As a Freedom Rider, Mary Hamilton was arrested, jailed with men, subjected to nonconsensual vaginal exams, beaten and verbally abused—yet she continued her work across Tennessee, Mississippi and Alabama, registering Black people to vote.
In court, when prosecutors and a judge refused to properly address her, she answered ,”I won’t respond until you call me Miss Hamilton.” She was held in contempt of court and sent back to jail.
As one reporter noted, this was not “just about an honorific.” Rather, “it was about respect and racial equality” in a country that honored Confederate traitors more than it embraced Black citizens.
The NAACP Legal Defense and Education Fund, which took on the litigation, argued the long history of demeaning Black women by refusing to acknowledge their full names and accord them the formal honorifics used with white women in court, was a form of racial discrimination, reflecting a longstanding racial caste system, and as such violated Ms. Hamilton’s constitutional rights. They won.
That was 1964, but clearly this fight for respect within our legal institutions and workplaces is not over for women generally, and particularly for women of color.
This week, in a rambling response, Rep. Yoho offered a meandering speech about his passions, his wife, his daughters and the pain of growing up poor. As he explained to the public “I cannot apologize for my passion.”
Never did he acknowledge Rep. Ocasio-Cortez by name or apologize. Never was she accorded the appropriate respect deserved of a colleague and fellow lawmaker. Never did he take responsibility for his actions. Simply put, Rep. Ocasio-Cortez remained invisible.
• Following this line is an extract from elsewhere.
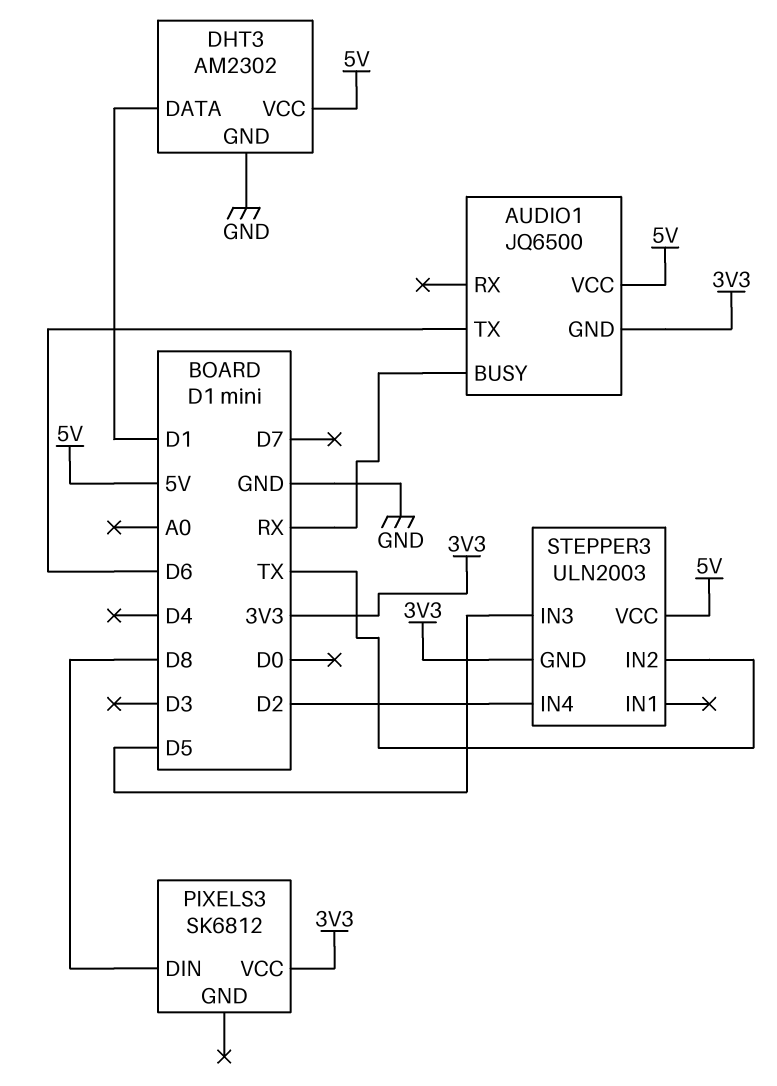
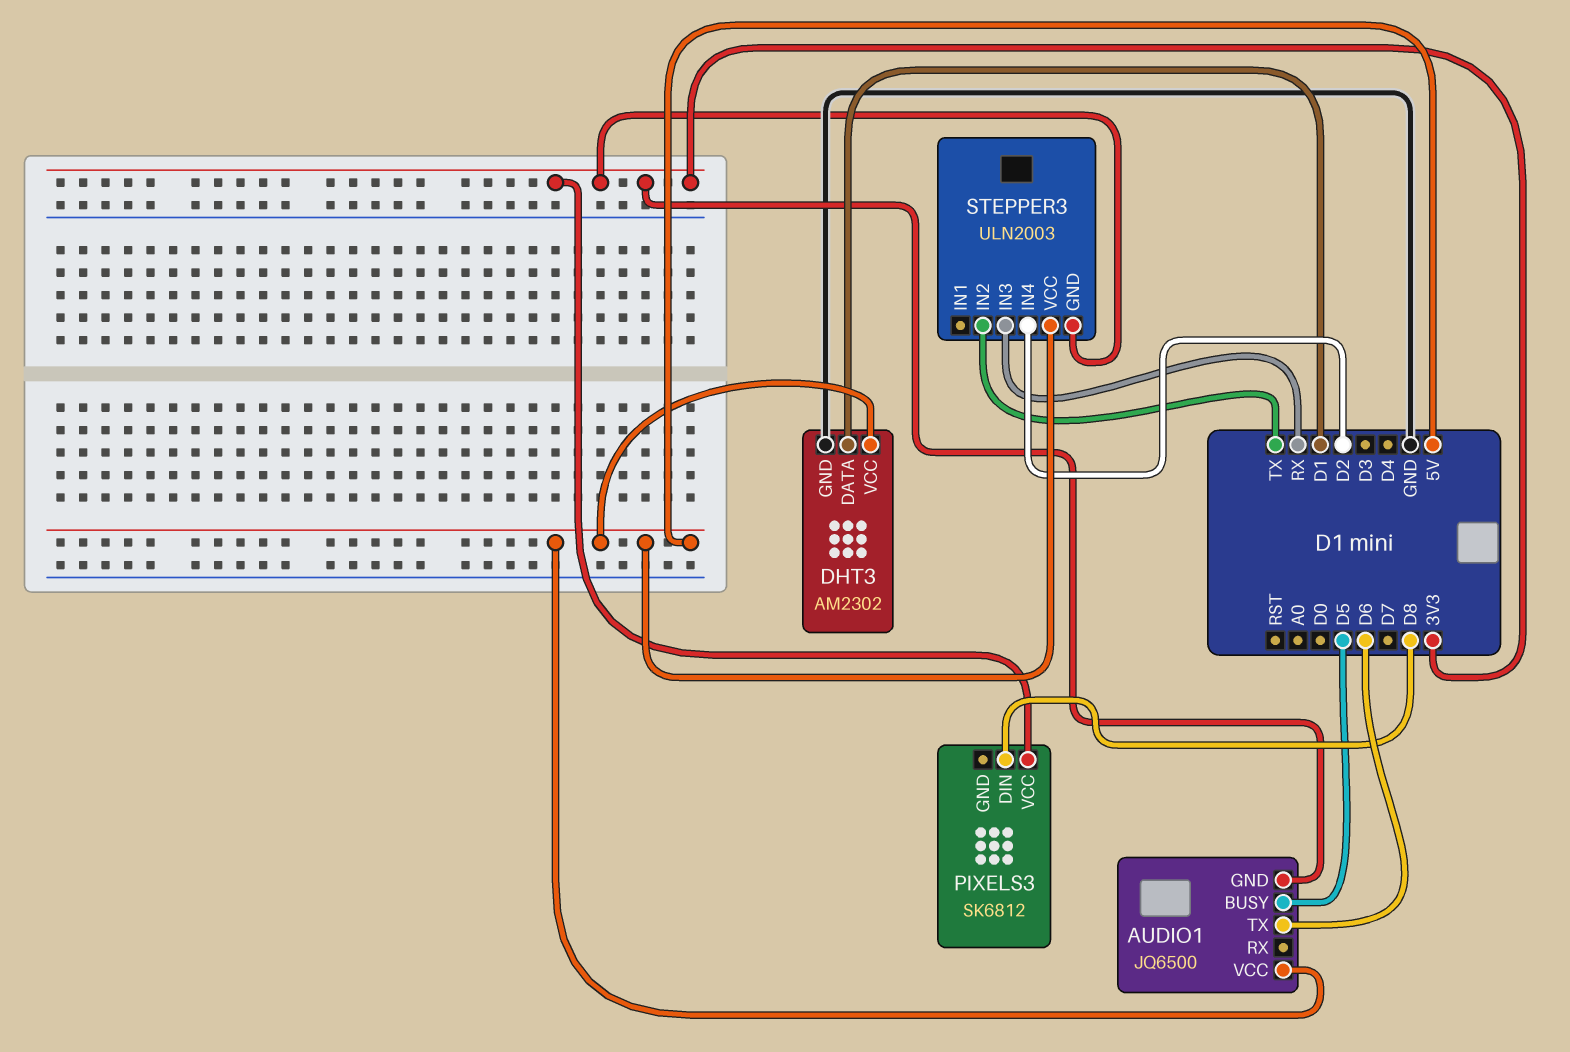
AUDIO1 pin BUSY: RX -> D5
STEPPER3 pin IN3: D5 -> RX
She deserved better. Honestly, the girls and women of our nation deserve better. We all deserve better—because such misogyny harms men and boys too, creating bullies in them who lack the capacity to be introspective and the courage to be accountable.
But sadly, this type of abusive, misogynistic behavior is not new, as Rep. Ocasio-Cortez explained to colleagues in a House floor speech. And, this is the problem. As she pointed out:
Mr. Yoho was not alone. He was walking shoulder to shoulder with Representative Roger Williams, and that’s when we start to see that this issue is not about one incident. It is cultural. It is a culture of lack of impunity, of accepting of violence and violent language against women, and an entire structure of power that supports that.
She’s right. One recent study revealed that nearly 75 percent of workplace bullies are men, and most of their behavior targets women. Not surprisingly, often its female victims who either leave such toxic jobs, disrupting their lives, or because of economic hardships suffer through office abuse, which is compounded by the silence of their colleagues and bosses. This becomes a different type of economic violence.
But the silver lining here, as in the case of Ms. Mary Hamilton, both women spoke out, naming and confronting abuse and misogyny within our legal institutions. And, by shining a light on this, they inspire other women and girls to reject male misuse and abuse of power. For that we can all be grateful.